Tiga dapur itu berada di Kampung Maki, Desa Satar Kampas; Kampung Nanga Lira, Desa Satar Padut; serta Kampung Wae Tua, Desa Golo Mangung.
Selain dapur umum, Iqbal meminta tim meninggalkan sejumlah sarana untuk membantu masyarakat selama masa pemulihan.
Karena itu, tenda kesehatan, tenda pengungsian, peralatan dapur, mesin genset, lampu penerangan, kendaraan roda tiga, serta perlengkapan pendukung lain tetap berada di wilayah terdampak.
Masyarakat dan Pemerintah Kecamatan Lamba Leda Utara dapat memanfaatkan sarana itu setelah personel kembali ke NTB.

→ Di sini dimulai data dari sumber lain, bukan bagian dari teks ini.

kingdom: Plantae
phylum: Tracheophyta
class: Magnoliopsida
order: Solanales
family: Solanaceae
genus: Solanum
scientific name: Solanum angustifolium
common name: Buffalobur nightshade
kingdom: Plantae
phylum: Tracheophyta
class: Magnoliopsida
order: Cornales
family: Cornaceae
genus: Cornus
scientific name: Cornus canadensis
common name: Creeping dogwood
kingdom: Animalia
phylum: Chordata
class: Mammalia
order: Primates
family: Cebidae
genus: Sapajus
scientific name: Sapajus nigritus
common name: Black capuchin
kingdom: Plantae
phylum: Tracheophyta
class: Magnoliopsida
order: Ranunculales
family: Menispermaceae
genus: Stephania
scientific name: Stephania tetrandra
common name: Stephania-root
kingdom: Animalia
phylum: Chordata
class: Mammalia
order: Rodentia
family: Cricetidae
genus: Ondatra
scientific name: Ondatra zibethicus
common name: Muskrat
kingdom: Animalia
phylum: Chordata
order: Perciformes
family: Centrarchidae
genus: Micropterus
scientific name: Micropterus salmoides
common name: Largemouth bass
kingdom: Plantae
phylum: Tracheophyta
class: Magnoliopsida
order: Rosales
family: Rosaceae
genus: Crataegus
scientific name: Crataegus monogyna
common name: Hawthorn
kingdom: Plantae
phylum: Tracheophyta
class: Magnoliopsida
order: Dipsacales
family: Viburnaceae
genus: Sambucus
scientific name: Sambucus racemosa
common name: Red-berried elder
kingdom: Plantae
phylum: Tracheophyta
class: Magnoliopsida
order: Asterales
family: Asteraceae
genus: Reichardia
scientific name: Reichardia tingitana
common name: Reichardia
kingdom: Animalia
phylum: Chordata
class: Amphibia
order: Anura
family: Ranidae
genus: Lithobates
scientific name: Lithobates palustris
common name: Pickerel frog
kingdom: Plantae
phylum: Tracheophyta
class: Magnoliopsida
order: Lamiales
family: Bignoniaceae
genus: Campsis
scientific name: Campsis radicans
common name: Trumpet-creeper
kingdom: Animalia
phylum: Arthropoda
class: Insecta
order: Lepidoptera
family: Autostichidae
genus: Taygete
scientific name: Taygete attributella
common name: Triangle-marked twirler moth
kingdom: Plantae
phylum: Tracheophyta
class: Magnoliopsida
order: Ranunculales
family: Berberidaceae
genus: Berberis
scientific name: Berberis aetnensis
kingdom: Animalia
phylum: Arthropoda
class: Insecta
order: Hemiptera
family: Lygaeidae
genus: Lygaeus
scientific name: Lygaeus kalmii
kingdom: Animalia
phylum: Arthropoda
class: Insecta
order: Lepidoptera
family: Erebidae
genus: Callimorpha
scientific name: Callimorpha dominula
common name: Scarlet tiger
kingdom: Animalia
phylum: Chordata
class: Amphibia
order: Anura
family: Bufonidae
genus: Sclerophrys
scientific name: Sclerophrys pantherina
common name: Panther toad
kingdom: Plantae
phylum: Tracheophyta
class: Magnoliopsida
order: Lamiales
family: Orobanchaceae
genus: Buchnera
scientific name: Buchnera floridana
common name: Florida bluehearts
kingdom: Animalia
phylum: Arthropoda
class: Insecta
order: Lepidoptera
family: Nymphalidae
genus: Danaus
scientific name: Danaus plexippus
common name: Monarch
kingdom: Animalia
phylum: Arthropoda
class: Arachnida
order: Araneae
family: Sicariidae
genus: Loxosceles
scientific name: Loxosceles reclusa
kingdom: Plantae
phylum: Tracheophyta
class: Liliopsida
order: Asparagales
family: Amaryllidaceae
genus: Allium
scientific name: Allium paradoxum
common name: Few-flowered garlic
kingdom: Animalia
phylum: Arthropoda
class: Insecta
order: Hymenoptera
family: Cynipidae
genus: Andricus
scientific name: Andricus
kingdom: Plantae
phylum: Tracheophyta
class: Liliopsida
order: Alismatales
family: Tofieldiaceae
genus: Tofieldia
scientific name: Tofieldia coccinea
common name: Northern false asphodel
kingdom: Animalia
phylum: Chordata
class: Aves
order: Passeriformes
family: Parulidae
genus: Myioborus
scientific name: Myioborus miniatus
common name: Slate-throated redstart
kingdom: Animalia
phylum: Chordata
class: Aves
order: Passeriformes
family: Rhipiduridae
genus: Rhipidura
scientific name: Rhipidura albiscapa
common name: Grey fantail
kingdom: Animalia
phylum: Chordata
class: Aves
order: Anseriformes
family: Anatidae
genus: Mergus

Dengan cara itu, kepulangan relawan tidak sekaligus menghentikan dukungan.
Orang-orangnya pulang. Namun, sebagian sarana yang mereka bawa tetap bekerja untuk warga.
NTB Datang karena Pernah Merasakan Duka yang Sama
Sebelumnya, Iqbal juga datang langsung menemui warga di tenda pengungsian.
Sejak awal, ia membawa satu pesan: masyarakat NTT tidak menghadapi bencana sendirian.
NTB datang sebagai saudara karena pernah merasakan duka serupa saat gempa Lombok 2018.
Kini, setelah dua pekan bekerja di tengah pengungsian, para relawan harus kembali kepada keluarga mereka di NTB.
Namun, misi kemanusiaan tidak ikut selesai ketika kendaraan meninggalkan Dampek.
Tim meninggalkan tenda, genset, dapur umum, kendaraan, dan berbagai perlengkapan. Lebih dari itu, kebersamaan selama dua pekan menumbuhkan kepercayaan dan persaudaraan di tengah bencana.
NTB datang ketika NTT berduka. Para relawan membawa pertolongan, bekerja bersama masyarakat, lalu pulang membawa doa.
Orang-orangnya kembali ke NTB, tetapi sebagian pertolongannya tetap tinggal di NTT.
Jarak kembali membentang di antara dua pulau. Namun, kebersamaan yang tumbuh selama masa bencana tidak ikut pergi.